As for Irving the man, perhaps the rank air of unrespectablity that clings to him is not necessarily something that has solely been pinned there by his semitic foes. Perhaps it is merely what becomes of a man locked, as he is, in a frightful cosmic struggle with his own worst nightmare. Perhaps it is just him, and only his own conflicted character drew him to this highly conflicted area of study.
In any event, he will be home in London tonight and it will be interesting to see how he conducts himself from here. Not much different, I would think. His first step, I believe, will be the publishing of his very own prison diary.
Posted by Matt O'Halloran on Fri, 22 Dec 2006 01:32 | #
David Irving’s insatiable taste for notoriety means he has done more than any other one person to retard the progress of Holocaust revisionism. No wonder that, 30 years after Arthur Butz introduced its main theses to the English-speaking world, it has to go to Teheran and be co-opted by Islamic fundamentalists to gain even dismissive attention.
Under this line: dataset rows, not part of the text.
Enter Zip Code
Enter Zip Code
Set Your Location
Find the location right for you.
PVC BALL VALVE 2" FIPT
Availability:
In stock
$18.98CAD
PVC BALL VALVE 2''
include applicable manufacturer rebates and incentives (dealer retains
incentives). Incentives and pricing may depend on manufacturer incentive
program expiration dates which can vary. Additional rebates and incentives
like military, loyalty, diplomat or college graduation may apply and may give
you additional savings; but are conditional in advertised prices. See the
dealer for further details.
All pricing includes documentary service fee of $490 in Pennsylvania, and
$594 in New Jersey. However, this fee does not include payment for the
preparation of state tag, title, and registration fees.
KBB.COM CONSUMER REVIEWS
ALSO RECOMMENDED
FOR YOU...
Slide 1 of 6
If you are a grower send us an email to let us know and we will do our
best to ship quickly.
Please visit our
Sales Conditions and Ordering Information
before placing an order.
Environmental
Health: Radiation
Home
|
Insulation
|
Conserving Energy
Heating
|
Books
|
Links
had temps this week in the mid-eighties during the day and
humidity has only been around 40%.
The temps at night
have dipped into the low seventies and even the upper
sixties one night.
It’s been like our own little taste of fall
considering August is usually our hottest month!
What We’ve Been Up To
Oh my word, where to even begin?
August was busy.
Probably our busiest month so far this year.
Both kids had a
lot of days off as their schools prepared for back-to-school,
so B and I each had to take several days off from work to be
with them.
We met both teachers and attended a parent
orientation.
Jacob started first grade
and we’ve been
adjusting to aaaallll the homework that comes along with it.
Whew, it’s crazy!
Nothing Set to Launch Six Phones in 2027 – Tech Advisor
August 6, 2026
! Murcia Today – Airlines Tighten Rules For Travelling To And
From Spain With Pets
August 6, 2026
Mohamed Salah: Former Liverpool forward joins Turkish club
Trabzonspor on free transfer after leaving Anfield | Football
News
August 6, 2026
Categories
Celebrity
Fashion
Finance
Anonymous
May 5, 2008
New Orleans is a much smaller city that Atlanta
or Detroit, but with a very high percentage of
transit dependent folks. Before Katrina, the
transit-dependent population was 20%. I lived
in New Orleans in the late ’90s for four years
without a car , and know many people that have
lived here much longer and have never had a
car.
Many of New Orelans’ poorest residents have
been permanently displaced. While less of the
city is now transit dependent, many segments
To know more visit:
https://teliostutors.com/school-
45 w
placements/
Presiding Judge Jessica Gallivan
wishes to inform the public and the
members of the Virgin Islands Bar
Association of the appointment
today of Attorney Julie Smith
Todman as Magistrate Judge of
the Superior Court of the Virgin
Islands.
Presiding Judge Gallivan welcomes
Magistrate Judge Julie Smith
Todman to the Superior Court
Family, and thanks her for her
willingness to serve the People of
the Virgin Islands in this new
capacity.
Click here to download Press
On his own admission Irving knows little about it, and indeed his tunnel vision makes him useless as a guide to any aspect of 1933-45 except military history and Nazi high politics. His libel action against Devorah Lipstadt was foredoomed, but his confusion about the logistics of Auschwitz-Birkenau was as great as any Nizkor-regurgitator’s.
Apparently he has copped a plea and made some amende dishonorable about the possibility of experimental gas chambers; and that has allowed the Austrians to remit his sentence without jettisoning their own guilt-ridden fervour for persecuting opinion—the same neurosis that made them unblushingly plead that they were ‘Hitler’s first victims’, cruelly subjected to an Anschluss which 99.7pc voted for. A nation which will unanimously extinguish its independence deserves no more esteem than the artificial ‘Germany’ of Bismarck and Versailles which the Austrian upstart ruled and ruined. Osterreich and Herr Irving deserve one another.
Irving is now free to posture in safety and rationalise his tergiversations, trying to make a little money out of his strenuously sought martyrdom. It wouldn’t be the first time. Some of us remember how he correctly assayed the Hitler Diaries when my Lord Dacre was sniffing them and pronouncing them kosher—only to panic at the last minute and validate them just before the fraud was unmasked.
Paul Rassinier and Robert Faurisson are worth a hundred of him.